Did the Lenke Classification Change Scoliosis Treatment?

Clements, David H.; Marks, Michelle; Newton, Peter; Betz, Randal R.; Lenke, Larry; Shufflebarger, Harry; Harms Study Group

Spine., POST ACCEPTANCE, 24 February 2011

STRUCTURED ABSTRACT: Study Design: A retrospective review of data prospectively entered into a multi-center database.

Objective: To evaluate the adherence to classification specific surgical treatment recommendations for adolescent idiopathic scoliosis before and after the Lenke classification system introduction in 2001.

Summary of Background Data: The Lenke Classification system of adolescent idiopathic scoliosis (AIS) was developed in 2001 to provide a comprehensive and reliable means to categorize and guide treatment. The treatment recommendations of the system state that major and structural minor curves are included in the instrumentation and fusion and the nonstructural minor curves are excluded.

Methods: Surgical AIS cases for each Lenke Classification (curve types 1-6) were queried for "Rule-breakers", in which the treatment performed did not follow the recommendations of the Lenke classification system. Each "Rule-breaker" case was individually evaluated to ensure correct Lenke classification and radiographic image verification was performed. "Rule-breaker" patients were expressed as a percentage of the total number of patients for each curve type. The presence of "Rule-breakers" before and after the introduction of the Lenke classification system in 2001 was evaluated for statistical difference using a Chi-square.

Results: The data for 1,310 AIS patients who underwent surgical correction for their deformity were included in this analysis. Overall, 191 patient's treatment DID NOT follow the classification recommendations; the rules are broken 15% of the time. The proportion of "Rule-breakers" (18%) was significantly greater prior to the introduction of the Lenke classification system than it was after (12%) (p = 0.001).

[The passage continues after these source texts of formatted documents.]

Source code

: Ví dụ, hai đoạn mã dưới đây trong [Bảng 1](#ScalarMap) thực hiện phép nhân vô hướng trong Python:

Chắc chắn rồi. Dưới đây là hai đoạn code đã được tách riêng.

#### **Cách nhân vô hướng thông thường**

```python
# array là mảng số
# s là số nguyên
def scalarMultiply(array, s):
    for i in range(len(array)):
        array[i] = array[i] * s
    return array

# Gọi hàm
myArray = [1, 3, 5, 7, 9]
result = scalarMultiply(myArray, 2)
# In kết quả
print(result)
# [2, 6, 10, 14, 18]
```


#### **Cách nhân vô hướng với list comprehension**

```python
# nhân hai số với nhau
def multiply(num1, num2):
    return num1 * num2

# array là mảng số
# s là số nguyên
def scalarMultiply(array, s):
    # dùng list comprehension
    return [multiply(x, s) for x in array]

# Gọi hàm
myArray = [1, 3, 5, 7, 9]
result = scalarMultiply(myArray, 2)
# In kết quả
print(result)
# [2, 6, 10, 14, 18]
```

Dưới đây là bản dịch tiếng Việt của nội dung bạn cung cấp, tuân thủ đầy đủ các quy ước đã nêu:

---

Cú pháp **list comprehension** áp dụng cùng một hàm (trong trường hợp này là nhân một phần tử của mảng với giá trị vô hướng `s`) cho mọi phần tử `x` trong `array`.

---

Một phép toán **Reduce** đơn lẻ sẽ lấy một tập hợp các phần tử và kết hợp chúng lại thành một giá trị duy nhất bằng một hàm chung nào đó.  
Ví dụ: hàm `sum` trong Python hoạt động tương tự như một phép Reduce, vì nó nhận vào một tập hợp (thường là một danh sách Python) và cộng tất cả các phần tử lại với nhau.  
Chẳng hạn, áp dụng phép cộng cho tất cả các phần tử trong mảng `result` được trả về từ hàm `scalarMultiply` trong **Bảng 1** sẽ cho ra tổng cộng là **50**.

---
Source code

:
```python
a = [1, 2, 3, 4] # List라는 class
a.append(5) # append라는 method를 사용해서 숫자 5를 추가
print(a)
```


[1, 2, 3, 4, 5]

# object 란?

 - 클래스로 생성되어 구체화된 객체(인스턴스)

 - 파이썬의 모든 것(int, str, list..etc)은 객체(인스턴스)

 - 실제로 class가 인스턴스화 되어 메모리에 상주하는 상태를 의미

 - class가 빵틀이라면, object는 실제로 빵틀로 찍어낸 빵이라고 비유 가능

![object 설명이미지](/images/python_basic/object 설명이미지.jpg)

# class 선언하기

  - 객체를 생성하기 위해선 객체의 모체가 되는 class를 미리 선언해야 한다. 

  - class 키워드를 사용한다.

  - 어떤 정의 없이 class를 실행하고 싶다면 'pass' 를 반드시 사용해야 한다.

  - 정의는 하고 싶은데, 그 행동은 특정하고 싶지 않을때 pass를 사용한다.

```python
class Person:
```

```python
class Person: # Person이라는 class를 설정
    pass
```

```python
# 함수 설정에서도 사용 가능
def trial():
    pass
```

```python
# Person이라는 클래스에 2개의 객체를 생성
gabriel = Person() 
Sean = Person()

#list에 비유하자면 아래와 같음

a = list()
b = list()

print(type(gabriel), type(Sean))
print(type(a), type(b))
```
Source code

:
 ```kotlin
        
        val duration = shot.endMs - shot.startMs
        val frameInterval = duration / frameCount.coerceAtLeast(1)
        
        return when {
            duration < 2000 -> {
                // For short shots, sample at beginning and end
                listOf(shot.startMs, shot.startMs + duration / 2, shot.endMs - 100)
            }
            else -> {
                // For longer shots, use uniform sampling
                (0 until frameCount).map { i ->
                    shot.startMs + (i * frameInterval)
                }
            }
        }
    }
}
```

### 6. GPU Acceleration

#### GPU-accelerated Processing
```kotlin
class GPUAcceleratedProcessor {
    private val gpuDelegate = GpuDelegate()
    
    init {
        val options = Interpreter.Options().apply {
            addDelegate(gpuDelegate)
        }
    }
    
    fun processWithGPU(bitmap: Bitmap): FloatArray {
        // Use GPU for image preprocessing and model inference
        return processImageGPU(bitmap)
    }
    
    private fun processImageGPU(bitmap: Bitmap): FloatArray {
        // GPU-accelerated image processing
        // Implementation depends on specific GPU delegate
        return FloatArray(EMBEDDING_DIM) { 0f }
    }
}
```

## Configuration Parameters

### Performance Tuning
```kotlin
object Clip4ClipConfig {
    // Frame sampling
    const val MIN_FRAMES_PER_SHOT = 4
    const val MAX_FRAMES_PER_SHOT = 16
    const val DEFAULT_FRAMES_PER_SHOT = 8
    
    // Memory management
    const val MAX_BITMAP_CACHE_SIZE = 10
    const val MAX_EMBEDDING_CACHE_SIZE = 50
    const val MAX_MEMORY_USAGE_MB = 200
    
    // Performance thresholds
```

Conclusion: The introduction of this system has led to a reduction in the variation of treatment approaches; however, our data suggests that 6 to 29% of the time (depending on the curve pattern), there are other aspects of the clinical and radiographic deformity that suggests deviation from the recommendations of the classification system. The outcome of adherence to this system remains to be evaluated.

(C) 2011 Lippincott Williams & Wilkins, Inc.